### WHAT IS NEEDED
Both the line below containing "green ceramic urn (rect(98, 79, 129, 117))" and the line containing "the british aerospace", along with every line between them, should be repeated exactly; no other line belongs in the answer.

### RECORDS PROVIDED

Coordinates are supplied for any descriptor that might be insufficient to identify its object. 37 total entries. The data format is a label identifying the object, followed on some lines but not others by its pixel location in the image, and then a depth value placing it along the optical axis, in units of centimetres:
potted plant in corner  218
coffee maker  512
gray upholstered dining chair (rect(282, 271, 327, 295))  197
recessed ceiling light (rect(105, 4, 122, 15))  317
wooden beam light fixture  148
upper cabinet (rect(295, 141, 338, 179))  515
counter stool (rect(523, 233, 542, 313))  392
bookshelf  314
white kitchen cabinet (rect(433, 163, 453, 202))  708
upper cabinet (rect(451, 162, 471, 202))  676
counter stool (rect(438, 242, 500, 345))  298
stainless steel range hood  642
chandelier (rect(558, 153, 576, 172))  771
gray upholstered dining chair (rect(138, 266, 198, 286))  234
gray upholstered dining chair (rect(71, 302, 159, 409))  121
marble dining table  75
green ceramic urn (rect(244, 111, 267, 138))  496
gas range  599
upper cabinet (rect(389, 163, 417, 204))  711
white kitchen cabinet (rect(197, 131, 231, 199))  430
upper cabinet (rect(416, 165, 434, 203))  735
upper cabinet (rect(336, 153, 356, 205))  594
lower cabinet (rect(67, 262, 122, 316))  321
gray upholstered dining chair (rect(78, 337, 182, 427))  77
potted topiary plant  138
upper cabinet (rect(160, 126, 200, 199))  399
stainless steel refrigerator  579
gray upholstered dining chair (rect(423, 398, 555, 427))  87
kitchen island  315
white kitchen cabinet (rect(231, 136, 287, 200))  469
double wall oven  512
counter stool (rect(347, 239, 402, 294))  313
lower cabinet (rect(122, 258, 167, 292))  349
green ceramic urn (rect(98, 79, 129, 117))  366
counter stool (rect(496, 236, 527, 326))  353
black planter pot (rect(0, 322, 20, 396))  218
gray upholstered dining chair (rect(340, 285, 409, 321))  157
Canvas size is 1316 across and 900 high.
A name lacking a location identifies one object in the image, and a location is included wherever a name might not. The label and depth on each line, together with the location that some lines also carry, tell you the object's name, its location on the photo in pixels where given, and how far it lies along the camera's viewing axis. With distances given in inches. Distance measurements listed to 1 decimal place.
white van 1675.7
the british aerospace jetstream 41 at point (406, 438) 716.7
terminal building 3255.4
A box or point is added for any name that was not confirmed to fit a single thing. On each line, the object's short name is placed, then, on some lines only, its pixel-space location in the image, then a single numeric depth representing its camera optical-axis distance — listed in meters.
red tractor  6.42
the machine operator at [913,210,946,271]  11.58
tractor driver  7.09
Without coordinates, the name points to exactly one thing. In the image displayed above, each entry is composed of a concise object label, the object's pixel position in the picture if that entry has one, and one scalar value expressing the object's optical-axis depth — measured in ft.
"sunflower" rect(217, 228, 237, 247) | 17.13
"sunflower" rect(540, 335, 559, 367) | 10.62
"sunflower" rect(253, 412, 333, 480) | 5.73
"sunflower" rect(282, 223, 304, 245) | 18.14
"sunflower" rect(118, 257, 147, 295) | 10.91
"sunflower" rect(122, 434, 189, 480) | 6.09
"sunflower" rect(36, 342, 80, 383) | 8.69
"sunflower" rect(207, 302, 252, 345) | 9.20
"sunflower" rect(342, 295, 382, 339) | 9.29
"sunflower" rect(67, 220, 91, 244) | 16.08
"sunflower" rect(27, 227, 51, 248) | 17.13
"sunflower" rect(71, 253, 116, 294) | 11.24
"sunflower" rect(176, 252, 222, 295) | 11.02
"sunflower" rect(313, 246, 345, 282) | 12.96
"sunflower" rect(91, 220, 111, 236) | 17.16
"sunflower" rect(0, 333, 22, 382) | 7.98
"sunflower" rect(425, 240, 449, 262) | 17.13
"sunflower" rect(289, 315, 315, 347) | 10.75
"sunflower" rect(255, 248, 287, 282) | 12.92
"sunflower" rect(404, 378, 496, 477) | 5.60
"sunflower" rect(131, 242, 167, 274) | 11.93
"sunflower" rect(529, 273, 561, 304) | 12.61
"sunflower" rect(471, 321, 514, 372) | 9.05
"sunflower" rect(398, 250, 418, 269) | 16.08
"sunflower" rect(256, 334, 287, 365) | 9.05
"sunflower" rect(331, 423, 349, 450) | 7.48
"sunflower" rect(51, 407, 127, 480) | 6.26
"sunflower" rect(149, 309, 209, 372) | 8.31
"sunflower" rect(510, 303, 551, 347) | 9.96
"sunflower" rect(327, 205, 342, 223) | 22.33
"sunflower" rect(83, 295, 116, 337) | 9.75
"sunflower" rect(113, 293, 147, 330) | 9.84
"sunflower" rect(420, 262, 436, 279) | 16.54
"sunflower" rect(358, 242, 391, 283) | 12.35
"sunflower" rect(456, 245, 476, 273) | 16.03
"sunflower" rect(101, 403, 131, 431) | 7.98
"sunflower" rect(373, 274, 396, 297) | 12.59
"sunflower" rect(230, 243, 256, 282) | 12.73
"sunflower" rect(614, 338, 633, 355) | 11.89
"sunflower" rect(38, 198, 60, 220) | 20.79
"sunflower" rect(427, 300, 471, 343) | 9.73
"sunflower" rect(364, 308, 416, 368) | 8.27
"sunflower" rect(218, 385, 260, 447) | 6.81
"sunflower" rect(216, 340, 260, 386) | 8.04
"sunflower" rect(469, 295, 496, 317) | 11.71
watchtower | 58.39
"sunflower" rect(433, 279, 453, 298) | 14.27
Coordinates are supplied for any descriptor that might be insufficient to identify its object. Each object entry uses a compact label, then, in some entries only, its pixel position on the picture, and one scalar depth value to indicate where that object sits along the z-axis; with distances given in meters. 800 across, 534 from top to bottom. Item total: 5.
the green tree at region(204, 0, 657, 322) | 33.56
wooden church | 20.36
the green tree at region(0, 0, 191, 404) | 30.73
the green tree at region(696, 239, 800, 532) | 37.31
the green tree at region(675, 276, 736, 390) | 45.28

### EXERCISE RESPONSE
green ceramic urn (rect(98, 79, 129, 117))  366
counter stool (rect(496, 236, 527, 326))  353
black planter pot (rect(0, 322, 20, 396))  218
gray upholstered dining chair (rect(340, 285, 409, 321))  157
Canvas size is 1316 across and 900 high.
A name lacking a location identifies one object in the image, and a location is included wherever a name might not. The label and depth on each line, together with the location that some lines also carry, tell you the object's name, its location on the photo in pixels where given, and how far it lies along the camera's viewing axis. With distances given in inches. Distance measurements listed to 1 decimal place.
white van 1675.7
the british aerospace jetstream 41 at point (406, 438) 716.7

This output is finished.